Too often, we build with growth-hack logic: “How can we make the number go up? New design? Change the user funnel?”
That’s how we get what Steve Krug calls “dishonest design.” For example:

It looks great. It probably increased conversion in an A/B test. But functionally?
Premium shipping is more expensive than Standard, but somehow slower?
We proudly show that 80% of orders miss the 11-day mark — and call it “Alibaba.com Logistics”?
This isn’t helping buyers decide. It’s making them solve a puzzle, one that doesn’t need to exist. A sincere design would show clear cost-speed tradeoffs, suppress low-confidence data, and avoid visual traps.
This is what real usability looks like.
PMs Shouldn’t Satisfice
The problem is even worse in our LLM features. Many of these were rushed out of fear of missing the AI wave. The result? Cluttered screens, weak UX, and zero real help.

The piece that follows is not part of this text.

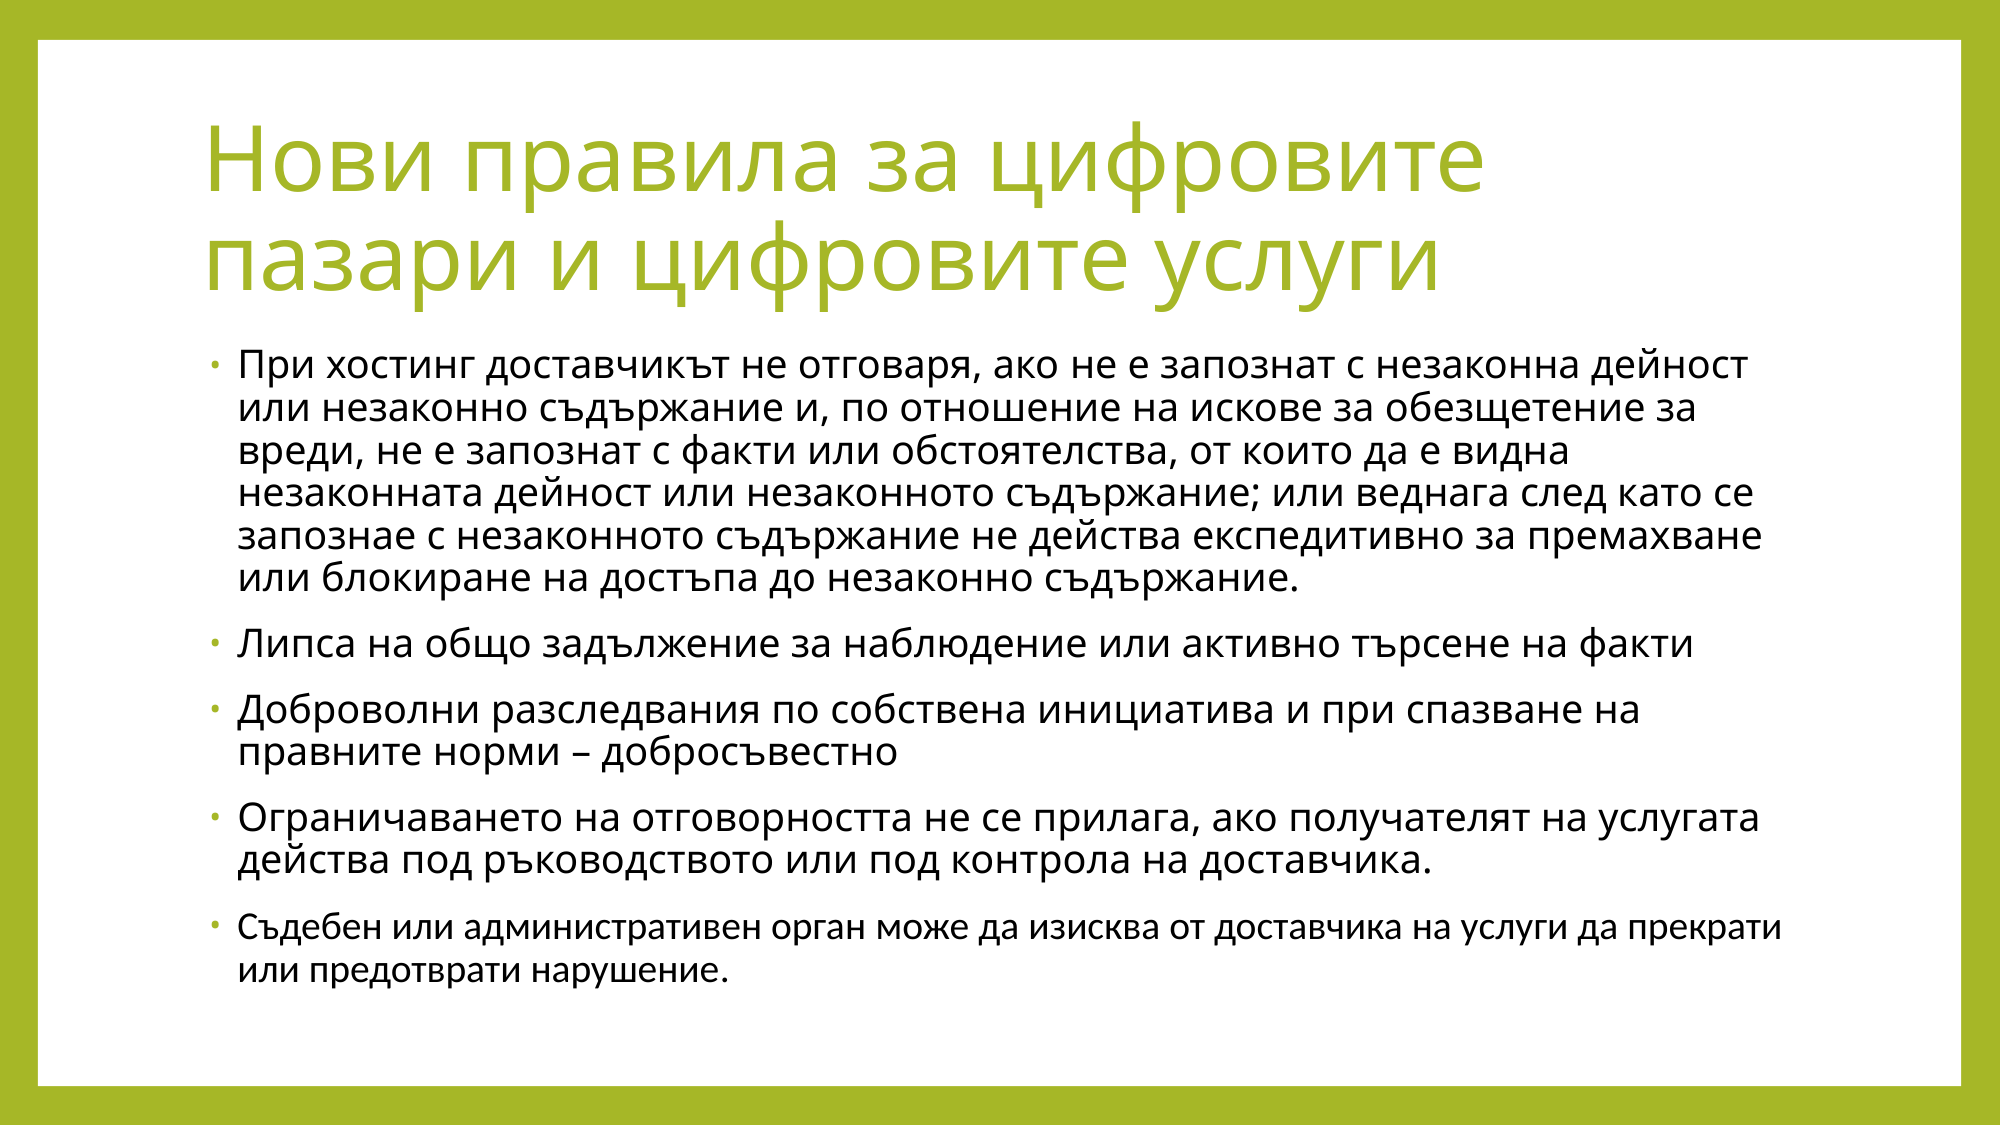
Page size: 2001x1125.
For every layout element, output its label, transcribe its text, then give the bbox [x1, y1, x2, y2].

Here’s one example: an auto-generated 79-word description that takes 30 seconds to read.
How much useful info is in there?
How many vague adjectives like “high quality,” “durable,” or “unique”?
This isn’t content. It’s filler. And it’s lazy product work. We treat LLM as magic, don’t design for structure, don’t tune prompts, and hide behind “MVP” as an excuse to ship.
Yes, building something truly good is hard. And we face real resource constraints. But Krug’s idea that “users satisfice” has been misused. It’s an observation about user behavior — not a license for PMs to cut corners.
Our job is to make sure the best option is the first one they see. If we also satisfice — if we settle for “just works” because “best” is too hard — we’ve already failed.
If we never move beyond V1, the real value stays locked in a “next phase” that never comes.
Generative AI Should Replace Hunting — Not Just Rewrite the Page
Before LLMs, the only tool we had was UI simplification. That era is over.
The real potential of AI isn’t “better text.” It’s a new interface paradigm: the LLM is the interface.
Imagine:
Product data is analyzed and guided at listing time
Traffic allocation is based on real product and seller quality
LLMs understand that “cost-effective” in Mexico means total landed cost post-customs, not unit price
They account for dynamic US tariffs and compute pricing accordingly
LLMs can:
Offer insights to small business buyers
Pre-generate compliance docs for corporate buyers
Even provide a little emotional support, like a good seller would
That’s what Don’t Make Me Think actually looks like in 2025: a system that thinks for the user, so they can finally act like a decision-maker — not a data scavenger.
But that shift won’t start with AI. It starts with us.
From building interfaces - > to building expertise.